[Stored data]
· · · · ·
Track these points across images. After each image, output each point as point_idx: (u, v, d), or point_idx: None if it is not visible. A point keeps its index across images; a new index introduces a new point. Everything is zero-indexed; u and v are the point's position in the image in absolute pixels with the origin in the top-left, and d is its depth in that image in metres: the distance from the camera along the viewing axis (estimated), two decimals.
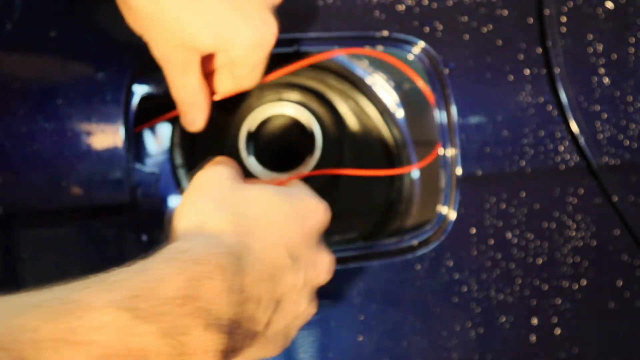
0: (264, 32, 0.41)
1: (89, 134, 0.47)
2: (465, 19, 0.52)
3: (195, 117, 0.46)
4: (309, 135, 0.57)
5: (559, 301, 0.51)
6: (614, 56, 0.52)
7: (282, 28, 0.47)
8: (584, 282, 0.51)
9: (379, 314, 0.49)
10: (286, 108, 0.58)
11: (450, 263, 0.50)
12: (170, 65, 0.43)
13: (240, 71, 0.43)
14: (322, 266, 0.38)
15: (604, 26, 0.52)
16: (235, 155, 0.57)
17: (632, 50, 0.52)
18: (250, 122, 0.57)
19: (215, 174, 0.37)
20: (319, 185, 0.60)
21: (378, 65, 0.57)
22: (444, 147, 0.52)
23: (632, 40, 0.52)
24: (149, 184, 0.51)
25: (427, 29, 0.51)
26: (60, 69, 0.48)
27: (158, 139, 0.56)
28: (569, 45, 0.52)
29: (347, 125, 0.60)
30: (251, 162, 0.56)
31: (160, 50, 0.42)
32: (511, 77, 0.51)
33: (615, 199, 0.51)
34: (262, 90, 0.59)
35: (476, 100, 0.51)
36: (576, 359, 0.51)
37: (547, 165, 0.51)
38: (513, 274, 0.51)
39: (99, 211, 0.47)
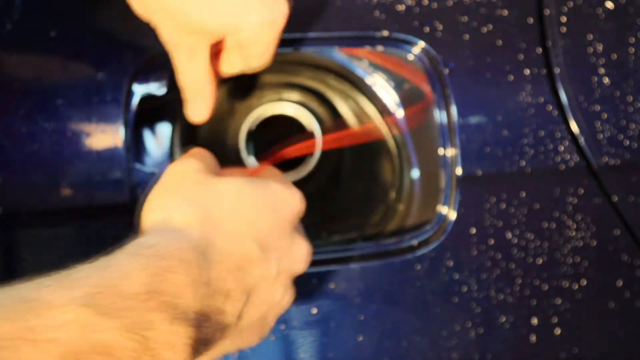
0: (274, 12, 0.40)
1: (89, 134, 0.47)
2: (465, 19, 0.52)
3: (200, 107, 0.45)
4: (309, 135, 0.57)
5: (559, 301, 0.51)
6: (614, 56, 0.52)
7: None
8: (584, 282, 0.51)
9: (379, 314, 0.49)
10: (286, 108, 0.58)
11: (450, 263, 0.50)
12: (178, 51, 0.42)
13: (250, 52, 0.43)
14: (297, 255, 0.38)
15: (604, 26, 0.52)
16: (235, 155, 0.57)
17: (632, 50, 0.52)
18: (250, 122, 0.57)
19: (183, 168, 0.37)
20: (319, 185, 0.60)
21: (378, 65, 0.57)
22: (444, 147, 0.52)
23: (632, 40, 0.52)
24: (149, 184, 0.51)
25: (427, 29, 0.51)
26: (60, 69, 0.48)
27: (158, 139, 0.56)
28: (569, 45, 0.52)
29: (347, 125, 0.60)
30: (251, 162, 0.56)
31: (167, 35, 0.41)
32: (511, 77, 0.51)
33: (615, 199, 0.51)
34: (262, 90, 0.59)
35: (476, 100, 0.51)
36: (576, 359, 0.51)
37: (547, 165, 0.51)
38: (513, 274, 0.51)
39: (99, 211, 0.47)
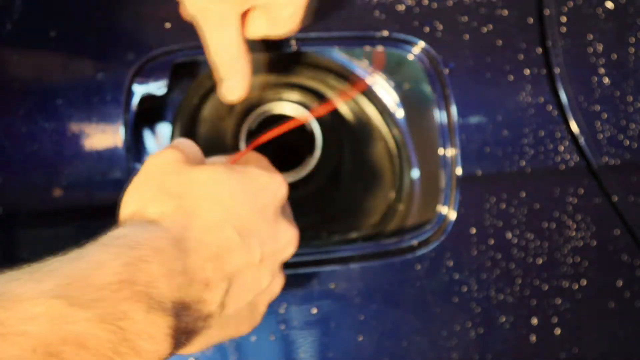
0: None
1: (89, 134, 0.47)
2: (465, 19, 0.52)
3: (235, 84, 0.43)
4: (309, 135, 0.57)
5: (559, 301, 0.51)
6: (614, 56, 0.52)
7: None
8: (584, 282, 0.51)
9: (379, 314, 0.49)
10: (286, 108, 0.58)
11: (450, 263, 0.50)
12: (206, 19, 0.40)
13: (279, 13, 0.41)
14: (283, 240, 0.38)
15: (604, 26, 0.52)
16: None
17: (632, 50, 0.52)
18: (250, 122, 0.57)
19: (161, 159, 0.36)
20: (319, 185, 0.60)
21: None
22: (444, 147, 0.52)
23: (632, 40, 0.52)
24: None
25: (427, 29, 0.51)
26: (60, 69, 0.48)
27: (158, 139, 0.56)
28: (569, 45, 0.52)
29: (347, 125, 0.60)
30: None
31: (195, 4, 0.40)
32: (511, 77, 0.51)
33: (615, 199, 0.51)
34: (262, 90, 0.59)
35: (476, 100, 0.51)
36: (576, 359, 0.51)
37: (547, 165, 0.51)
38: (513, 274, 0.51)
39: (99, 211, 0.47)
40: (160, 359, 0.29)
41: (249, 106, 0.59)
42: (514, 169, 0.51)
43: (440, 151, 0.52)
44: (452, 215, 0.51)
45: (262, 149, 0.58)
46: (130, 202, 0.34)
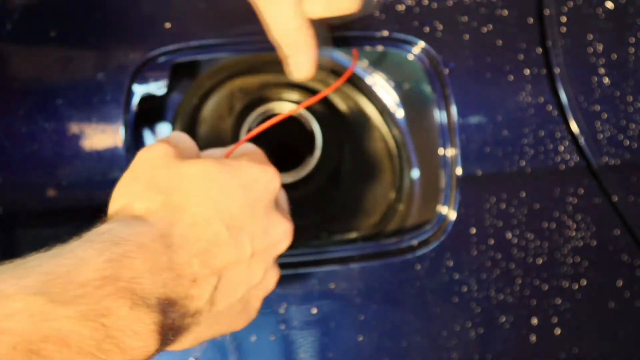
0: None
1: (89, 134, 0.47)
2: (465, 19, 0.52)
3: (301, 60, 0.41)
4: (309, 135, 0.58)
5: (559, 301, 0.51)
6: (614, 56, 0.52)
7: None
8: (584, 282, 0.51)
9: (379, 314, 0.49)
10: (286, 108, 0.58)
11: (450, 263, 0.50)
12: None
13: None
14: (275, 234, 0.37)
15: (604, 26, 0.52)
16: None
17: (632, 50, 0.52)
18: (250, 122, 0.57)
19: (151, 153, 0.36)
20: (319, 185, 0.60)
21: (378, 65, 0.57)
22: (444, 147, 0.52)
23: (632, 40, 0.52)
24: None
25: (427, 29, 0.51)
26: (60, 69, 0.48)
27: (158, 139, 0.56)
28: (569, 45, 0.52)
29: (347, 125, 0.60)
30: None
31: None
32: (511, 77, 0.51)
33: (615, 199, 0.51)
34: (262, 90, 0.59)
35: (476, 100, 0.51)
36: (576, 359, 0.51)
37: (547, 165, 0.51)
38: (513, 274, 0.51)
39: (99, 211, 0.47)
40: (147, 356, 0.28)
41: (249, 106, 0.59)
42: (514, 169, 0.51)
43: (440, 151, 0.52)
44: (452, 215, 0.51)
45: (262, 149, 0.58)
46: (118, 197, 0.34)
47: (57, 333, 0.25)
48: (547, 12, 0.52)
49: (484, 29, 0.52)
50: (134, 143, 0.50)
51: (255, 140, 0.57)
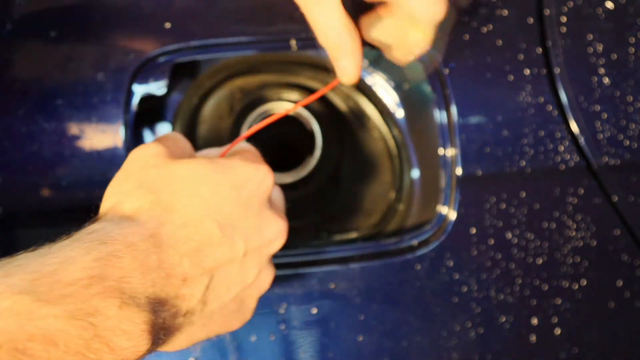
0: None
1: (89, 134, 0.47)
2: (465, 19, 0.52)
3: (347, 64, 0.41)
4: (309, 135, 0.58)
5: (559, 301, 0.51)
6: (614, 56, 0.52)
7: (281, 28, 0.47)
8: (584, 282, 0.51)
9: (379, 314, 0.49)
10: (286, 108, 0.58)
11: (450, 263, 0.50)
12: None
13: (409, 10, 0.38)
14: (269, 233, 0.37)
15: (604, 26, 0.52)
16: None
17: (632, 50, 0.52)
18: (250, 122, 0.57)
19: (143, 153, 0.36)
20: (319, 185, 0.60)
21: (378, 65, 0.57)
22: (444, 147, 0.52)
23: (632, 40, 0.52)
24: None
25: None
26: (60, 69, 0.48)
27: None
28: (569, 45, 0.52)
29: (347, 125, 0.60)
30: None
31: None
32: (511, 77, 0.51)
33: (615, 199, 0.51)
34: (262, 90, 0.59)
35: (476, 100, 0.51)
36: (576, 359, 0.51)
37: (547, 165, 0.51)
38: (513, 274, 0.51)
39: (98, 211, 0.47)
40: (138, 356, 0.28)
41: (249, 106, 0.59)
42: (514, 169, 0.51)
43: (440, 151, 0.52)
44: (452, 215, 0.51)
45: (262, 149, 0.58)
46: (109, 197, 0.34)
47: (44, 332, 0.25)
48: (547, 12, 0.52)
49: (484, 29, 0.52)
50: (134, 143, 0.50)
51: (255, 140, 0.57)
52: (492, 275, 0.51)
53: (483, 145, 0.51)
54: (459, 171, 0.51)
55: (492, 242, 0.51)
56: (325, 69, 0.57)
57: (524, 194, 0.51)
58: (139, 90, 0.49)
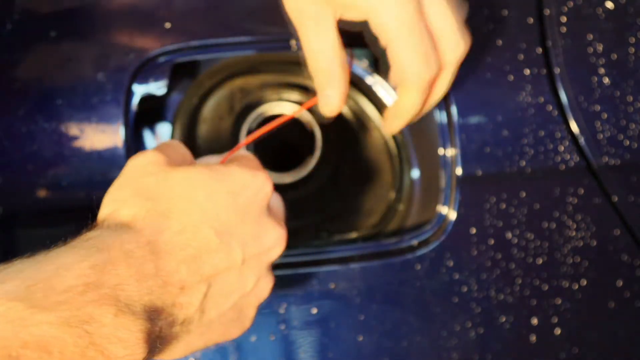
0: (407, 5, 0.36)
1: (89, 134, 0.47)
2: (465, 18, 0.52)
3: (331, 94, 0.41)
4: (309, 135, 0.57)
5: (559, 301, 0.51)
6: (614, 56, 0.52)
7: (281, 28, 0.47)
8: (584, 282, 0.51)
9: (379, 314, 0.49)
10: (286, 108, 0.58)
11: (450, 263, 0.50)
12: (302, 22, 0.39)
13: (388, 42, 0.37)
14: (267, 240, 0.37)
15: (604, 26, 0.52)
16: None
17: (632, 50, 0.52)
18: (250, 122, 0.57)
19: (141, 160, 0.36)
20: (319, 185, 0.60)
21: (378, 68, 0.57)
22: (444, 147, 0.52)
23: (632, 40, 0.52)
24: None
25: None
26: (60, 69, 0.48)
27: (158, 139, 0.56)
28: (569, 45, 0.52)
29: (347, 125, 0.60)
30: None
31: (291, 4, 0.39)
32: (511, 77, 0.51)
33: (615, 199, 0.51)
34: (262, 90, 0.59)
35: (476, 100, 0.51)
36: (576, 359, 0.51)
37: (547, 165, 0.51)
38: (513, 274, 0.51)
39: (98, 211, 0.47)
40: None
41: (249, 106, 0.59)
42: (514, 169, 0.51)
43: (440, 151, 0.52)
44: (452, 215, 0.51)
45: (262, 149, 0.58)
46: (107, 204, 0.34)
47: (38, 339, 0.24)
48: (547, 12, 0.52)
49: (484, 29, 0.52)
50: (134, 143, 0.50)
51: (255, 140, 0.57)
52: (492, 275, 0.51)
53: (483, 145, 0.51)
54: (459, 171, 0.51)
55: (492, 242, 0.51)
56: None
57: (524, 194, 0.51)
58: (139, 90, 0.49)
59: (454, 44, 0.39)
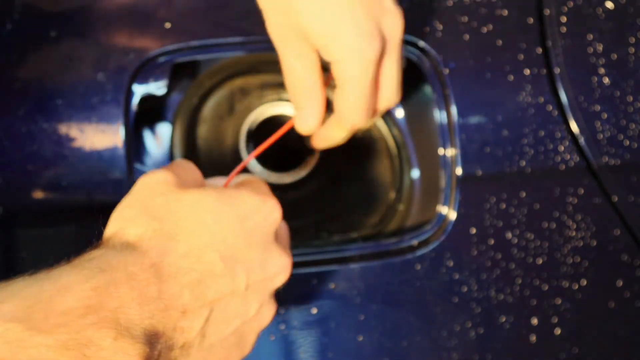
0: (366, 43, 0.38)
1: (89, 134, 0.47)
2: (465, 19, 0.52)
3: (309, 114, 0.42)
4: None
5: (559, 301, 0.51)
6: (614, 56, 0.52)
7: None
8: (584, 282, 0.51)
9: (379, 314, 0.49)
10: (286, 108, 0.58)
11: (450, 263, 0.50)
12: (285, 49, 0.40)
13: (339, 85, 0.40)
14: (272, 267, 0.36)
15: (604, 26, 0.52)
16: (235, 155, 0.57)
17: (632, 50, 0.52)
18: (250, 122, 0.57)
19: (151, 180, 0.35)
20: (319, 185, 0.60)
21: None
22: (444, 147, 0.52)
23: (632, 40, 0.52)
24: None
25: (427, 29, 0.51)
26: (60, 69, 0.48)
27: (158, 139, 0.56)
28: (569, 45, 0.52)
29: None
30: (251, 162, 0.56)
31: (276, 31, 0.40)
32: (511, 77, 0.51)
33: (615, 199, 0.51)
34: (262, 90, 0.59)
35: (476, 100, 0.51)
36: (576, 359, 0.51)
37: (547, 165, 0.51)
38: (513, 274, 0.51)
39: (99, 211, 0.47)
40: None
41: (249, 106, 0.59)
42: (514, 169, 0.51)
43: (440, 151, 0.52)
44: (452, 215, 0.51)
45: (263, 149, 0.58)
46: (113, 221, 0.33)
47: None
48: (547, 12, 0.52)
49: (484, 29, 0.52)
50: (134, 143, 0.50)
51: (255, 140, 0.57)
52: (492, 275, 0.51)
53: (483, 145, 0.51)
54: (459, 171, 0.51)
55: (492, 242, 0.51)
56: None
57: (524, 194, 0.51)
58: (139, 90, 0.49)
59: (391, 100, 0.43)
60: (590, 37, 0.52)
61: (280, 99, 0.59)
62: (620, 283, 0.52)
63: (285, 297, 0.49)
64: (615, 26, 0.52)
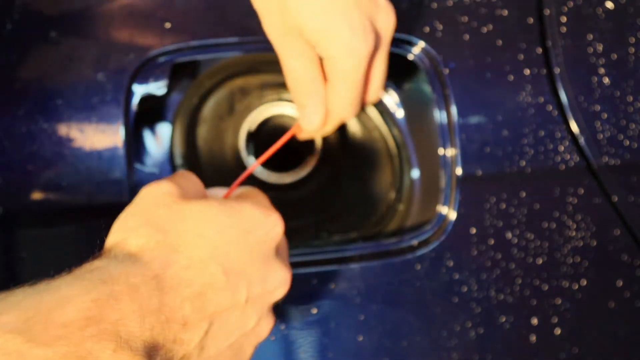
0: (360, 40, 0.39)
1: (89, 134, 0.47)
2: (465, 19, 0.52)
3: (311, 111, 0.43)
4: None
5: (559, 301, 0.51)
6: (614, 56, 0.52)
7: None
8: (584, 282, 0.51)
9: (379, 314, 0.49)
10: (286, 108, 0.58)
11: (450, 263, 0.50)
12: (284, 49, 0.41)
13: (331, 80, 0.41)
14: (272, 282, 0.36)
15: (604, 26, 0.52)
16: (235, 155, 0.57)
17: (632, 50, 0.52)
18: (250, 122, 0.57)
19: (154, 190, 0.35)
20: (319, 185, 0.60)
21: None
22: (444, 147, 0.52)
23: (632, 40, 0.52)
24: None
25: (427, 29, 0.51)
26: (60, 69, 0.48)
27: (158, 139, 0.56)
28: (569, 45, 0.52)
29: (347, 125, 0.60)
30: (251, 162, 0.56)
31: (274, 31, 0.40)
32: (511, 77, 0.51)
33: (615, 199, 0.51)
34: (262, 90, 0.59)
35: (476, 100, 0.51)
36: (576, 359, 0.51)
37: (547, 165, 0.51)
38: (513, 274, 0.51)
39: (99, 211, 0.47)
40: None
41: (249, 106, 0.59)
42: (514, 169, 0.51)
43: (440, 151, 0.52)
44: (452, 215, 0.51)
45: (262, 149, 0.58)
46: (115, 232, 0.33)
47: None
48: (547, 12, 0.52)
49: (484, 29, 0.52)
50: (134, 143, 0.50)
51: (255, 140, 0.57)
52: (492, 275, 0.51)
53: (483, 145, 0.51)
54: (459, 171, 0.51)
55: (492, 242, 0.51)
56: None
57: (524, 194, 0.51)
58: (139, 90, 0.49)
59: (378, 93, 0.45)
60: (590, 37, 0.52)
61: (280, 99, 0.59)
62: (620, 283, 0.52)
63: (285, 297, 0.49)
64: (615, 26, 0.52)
· · · · ·
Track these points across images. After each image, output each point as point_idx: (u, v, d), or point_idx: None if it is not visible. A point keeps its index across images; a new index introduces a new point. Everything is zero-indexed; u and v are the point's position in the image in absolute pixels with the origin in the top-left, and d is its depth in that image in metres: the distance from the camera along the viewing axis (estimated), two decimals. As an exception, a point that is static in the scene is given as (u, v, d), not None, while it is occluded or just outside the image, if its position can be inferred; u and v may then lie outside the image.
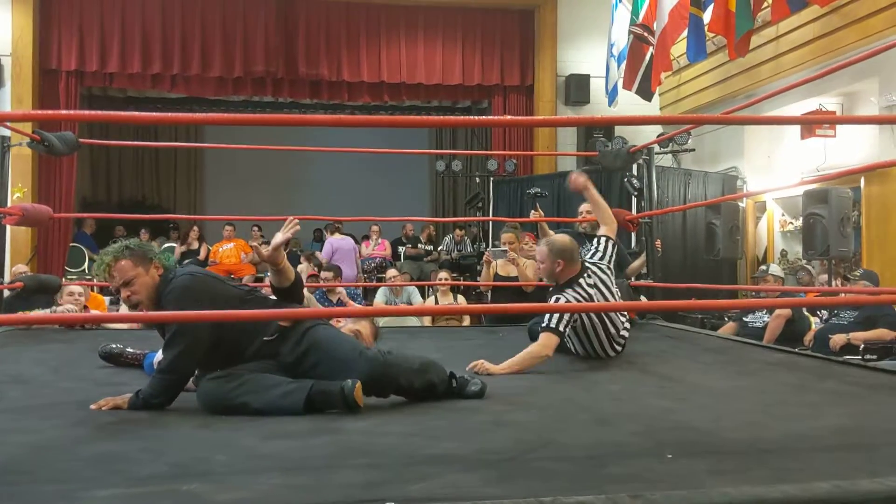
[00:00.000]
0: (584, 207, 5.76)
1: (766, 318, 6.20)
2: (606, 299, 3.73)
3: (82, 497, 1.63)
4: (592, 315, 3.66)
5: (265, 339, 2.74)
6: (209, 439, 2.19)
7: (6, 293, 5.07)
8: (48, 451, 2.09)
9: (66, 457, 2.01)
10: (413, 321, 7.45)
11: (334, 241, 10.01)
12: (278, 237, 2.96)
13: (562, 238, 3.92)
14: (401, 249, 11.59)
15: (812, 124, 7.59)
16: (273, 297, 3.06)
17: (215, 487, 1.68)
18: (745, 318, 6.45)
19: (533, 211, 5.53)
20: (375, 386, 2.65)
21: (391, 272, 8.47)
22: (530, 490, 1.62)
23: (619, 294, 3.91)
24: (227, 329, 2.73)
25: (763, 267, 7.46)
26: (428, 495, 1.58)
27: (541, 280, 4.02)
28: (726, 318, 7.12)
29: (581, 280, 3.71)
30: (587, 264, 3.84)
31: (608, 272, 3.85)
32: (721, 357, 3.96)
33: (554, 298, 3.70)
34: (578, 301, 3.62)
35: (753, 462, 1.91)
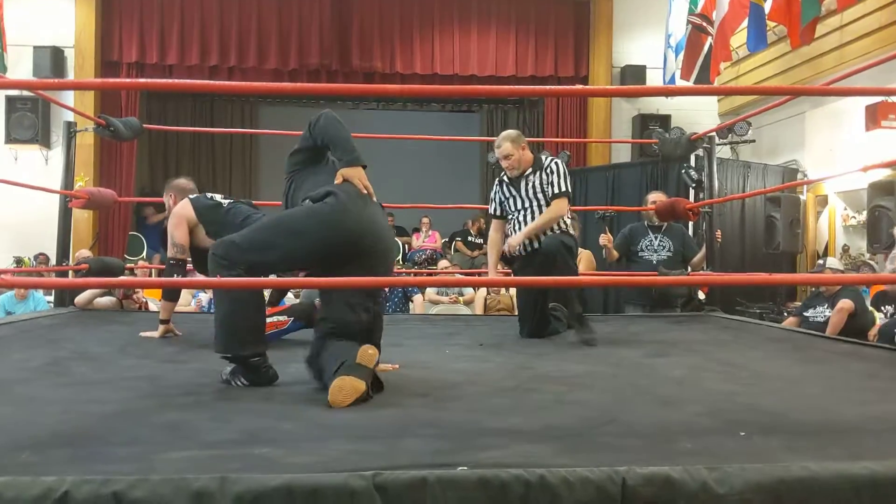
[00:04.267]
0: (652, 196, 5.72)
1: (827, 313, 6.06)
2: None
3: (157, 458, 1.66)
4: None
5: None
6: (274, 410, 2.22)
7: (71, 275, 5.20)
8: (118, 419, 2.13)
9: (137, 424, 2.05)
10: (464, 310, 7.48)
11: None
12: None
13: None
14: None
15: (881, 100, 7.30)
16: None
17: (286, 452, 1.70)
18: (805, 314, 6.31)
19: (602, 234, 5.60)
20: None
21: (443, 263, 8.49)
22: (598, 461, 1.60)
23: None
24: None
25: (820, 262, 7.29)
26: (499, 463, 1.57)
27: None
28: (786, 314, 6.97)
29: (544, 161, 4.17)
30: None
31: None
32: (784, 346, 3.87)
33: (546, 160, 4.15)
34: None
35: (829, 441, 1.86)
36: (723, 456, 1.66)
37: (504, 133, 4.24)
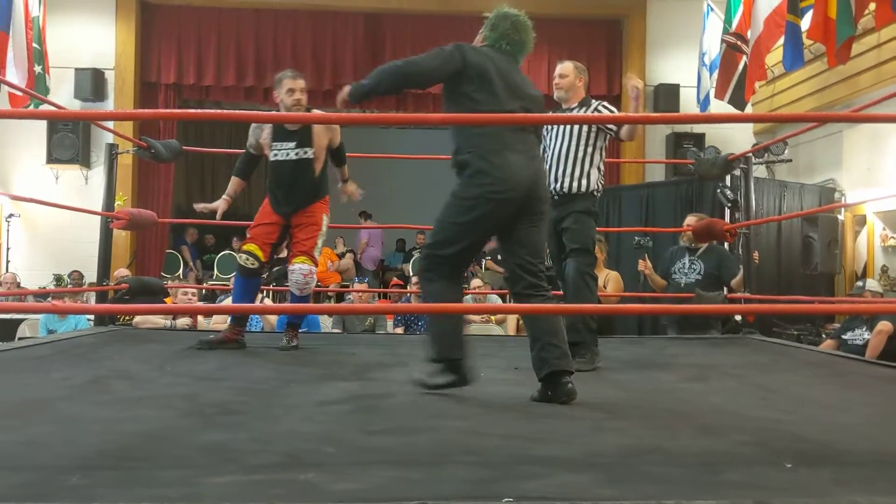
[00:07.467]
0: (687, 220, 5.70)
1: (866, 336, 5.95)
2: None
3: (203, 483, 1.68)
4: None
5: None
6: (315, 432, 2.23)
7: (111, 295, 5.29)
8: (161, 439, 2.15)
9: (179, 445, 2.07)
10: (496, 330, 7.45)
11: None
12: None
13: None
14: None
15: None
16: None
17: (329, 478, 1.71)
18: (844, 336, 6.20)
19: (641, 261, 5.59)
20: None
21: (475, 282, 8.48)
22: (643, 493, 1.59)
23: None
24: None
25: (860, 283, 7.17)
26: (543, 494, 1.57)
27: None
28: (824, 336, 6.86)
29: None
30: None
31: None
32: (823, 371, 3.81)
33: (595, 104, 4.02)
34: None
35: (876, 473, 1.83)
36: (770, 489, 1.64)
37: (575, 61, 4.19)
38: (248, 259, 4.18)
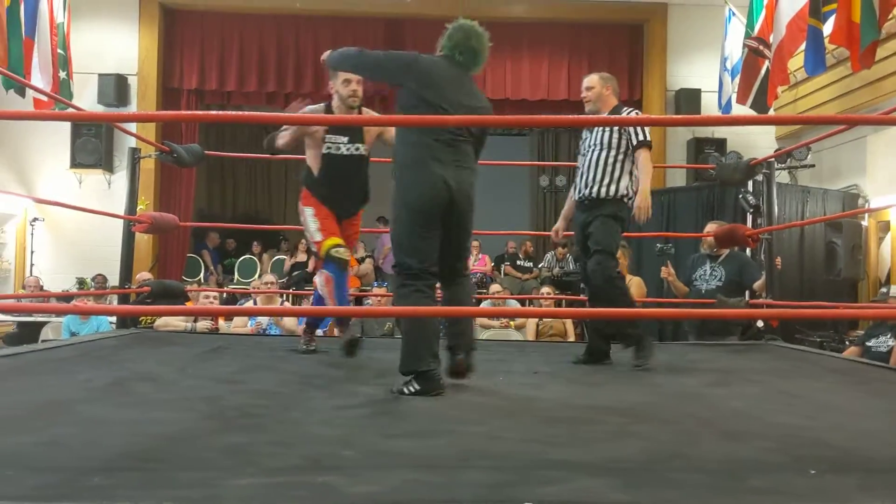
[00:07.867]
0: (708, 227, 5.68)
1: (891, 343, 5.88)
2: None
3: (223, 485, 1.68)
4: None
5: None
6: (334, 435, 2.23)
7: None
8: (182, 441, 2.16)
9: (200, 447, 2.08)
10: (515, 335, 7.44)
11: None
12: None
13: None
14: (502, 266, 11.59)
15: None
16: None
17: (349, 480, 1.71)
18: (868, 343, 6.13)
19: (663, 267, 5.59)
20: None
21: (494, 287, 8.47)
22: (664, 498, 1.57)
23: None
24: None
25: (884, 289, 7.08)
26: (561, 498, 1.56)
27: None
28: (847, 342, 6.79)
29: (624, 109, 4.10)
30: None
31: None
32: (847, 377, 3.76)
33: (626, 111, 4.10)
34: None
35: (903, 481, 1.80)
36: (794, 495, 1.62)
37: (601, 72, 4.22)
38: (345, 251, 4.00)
· · · · ·
= Your goal =
Where a line above holds the word "image", copy it.

= Response below =
Track these points across images. After each image, output each point as point_idx: (u, v, d), or point_idx: None if it is not visible. A point keeps its index across images; a new index introduces a new point. Everything is zero-indexed; u and v are the point's position in the image in absolute pixels with the origin in the top-left, and d is its depth in that image in metres: the distance from the camera along the viewing axis (estimated), two decimals.
Track these points across images. After each image, output each point as point_idx: (u, v, d), or point_idx: None if it is not visible. A point keeps its index across images; a new index introduces a new point. Everything is zero-indexed; u and v are the point's position in the image in absolute pixels with the origin in the top-left, and d is its depth in that image in metres: the distance from the camera along the viewing axis (estimated), two decimals. As an exception, a point that is static in the scene is given as (u, v, d), not None, while it is occluded or just outside the image, if its position can be inferred; u and v may then lie outside the image.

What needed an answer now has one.